Segment Start: Selected text
The CUDA C/C++ program
will follow the standard NVIDIA one day course “Fundamentals of Accelerated Computing C/C++”. This course explores the structure of a Nvidia GPU, how to replace standard C/C++ methods with GPU kernels, and first steps into optimizing your code to get the best out of the GPU. You will learn how to:
- Write code to be executed by a GPU accelerator
- Expose and express data and instruction-level parallelism in C/C++ applications using CUDA
- Utilize CUDA-managed memory and optimize memory migration using asynchronous prefetching
- Leverage command line and visual profilers to guide your work
- Utilize concurrent streams for instruction-level parallelism
- Write GPU-accelerated CUDA C/C++ applications, or refactor existing CPU-only applications, using a profile-driven approach
Upon completion, you’ll be able to use CUDA to compile and launch CUDA kernels to accelerate your C/C++ applications on NVIDIA GPUs.
It is expected that all participants have experience programming of C/C++ competency including familiarity with variable types, loops, conditional statements, functions, and array manipulations.
10:00 am Accelerating Applications with CUDA C/C++
12:00 pm Managing Accelerated Application Memory with CUDA C/C++ Unified Memory and nvprof
13:00 pm Lunch
14:00 pm Continue Managing Accelerated Application Memory with CUDA C/C++ Unified Memory and nvprof
15:00 pm Asynchronous Streaming, and Visual Profiling for Accelerated Applications with CUDA C/C++
17:00 Course End
Segment End: Selected text
Segment Start: Given records
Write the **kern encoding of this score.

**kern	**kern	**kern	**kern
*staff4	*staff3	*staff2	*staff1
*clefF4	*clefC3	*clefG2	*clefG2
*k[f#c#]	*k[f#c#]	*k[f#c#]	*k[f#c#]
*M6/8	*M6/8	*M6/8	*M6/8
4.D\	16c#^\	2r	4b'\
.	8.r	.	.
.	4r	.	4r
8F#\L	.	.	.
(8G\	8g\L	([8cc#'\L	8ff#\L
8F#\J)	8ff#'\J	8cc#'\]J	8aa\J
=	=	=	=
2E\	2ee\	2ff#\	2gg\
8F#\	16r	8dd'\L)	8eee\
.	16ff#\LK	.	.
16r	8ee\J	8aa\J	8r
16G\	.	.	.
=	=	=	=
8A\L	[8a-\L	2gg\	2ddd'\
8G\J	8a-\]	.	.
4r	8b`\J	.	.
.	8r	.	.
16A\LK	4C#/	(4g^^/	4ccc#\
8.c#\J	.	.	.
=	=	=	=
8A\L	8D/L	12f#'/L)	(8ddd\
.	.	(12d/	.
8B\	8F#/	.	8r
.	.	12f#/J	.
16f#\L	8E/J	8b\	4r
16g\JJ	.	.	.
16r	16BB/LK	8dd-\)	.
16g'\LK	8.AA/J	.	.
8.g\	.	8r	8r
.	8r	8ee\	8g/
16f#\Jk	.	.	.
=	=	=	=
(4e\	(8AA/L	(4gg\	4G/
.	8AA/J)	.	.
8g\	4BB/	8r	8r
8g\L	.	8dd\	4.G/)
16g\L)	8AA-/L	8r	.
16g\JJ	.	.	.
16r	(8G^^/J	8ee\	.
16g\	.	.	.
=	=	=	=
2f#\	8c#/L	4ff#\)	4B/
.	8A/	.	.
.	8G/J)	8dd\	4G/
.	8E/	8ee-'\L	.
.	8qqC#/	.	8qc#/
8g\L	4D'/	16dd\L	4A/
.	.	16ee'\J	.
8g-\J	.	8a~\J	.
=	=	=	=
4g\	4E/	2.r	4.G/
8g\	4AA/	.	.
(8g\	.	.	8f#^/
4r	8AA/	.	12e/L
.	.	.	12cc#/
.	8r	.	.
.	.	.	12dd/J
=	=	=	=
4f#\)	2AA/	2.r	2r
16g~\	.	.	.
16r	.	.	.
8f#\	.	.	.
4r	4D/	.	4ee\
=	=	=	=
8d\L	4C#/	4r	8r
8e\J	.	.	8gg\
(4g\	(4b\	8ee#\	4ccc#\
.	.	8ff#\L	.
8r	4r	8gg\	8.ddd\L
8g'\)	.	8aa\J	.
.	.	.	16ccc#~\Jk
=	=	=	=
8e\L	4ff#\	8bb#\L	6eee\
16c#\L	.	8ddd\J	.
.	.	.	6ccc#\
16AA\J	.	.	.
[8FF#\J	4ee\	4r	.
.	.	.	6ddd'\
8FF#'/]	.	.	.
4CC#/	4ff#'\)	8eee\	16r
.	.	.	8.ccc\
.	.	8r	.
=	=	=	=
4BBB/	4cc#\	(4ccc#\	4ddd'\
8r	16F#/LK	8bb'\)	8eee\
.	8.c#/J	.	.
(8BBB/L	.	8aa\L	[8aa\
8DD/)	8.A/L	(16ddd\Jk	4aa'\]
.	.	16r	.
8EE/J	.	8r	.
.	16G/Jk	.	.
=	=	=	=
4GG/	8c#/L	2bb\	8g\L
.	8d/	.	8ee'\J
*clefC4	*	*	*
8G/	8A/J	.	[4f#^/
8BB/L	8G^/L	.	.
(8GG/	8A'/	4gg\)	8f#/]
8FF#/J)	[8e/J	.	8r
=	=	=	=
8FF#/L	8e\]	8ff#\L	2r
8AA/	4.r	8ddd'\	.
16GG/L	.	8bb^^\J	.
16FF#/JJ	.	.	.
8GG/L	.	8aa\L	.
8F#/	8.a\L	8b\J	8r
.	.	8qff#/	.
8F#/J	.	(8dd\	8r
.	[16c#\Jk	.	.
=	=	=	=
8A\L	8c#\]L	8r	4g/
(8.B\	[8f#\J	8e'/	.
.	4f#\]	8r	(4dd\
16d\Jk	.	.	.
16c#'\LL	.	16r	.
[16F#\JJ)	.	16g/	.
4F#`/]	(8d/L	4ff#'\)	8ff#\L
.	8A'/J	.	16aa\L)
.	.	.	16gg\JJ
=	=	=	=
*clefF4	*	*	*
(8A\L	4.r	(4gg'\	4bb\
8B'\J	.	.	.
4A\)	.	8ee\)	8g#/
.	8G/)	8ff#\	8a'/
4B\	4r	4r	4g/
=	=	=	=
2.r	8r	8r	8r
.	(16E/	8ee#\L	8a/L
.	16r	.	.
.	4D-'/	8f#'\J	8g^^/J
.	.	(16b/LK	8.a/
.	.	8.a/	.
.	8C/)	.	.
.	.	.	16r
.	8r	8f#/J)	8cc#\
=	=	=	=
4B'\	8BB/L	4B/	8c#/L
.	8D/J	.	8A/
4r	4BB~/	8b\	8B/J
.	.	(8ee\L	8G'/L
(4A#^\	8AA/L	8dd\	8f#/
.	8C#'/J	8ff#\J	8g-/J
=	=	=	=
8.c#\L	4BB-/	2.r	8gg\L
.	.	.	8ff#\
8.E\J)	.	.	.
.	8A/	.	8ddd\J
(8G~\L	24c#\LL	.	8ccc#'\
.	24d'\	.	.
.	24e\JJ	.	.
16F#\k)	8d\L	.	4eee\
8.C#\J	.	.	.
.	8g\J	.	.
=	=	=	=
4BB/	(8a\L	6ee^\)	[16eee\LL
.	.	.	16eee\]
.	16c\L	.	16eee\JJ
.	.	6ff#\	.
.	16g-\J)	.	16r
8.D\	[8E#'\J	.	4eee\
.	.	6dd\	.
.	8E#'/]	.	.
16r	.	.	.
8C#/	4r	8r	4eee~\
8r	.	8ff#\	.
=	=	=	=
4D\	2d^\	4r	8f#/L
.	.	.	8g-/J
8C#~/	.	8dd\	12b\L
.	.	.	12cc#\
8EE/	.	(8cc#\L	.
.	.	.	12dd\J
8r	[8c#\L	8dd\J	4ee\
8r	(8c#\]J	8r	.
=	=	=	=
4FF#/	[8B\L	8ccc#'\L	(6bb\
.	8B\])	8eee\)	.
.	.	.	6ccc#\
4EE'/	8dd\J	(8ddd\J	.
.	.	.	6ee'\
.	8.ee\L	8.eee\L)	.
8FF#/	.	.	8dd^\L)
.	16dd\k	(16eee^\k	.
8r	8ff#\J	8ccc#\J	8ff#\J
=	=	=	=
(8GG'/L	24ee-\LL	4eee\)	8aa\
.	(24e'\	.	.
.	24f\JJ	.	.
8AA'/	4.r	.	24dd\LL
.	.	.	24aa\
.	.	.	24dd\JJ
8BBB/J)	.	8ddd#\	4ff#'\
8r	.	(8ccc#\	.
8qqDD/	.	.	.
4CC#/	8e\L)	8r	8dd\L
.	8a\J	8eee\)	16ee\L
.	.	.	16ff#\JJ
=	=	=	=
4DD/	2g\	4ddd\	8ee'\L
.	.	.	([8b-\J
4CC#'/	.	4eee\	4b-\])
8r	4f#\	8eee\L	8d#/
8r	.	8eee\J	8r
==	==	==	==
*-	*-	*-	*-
Segment End: Given records
Exercise instructions »
1. According to the CUDA course description, what standard NVIDIA one-day course does the program follow?
2. Repeat word for word the part of the CUDA course description that starts at the words "It is expected" and ends after "and array manipulations.".

Answers for the exercise »
1. Fundamentals of Accelerated Computing C/C++

2.
It is expected that all participants have experience programming of C/C++ competency including familiarity with variable types, loops, conditional statements, functions, and array manipulations.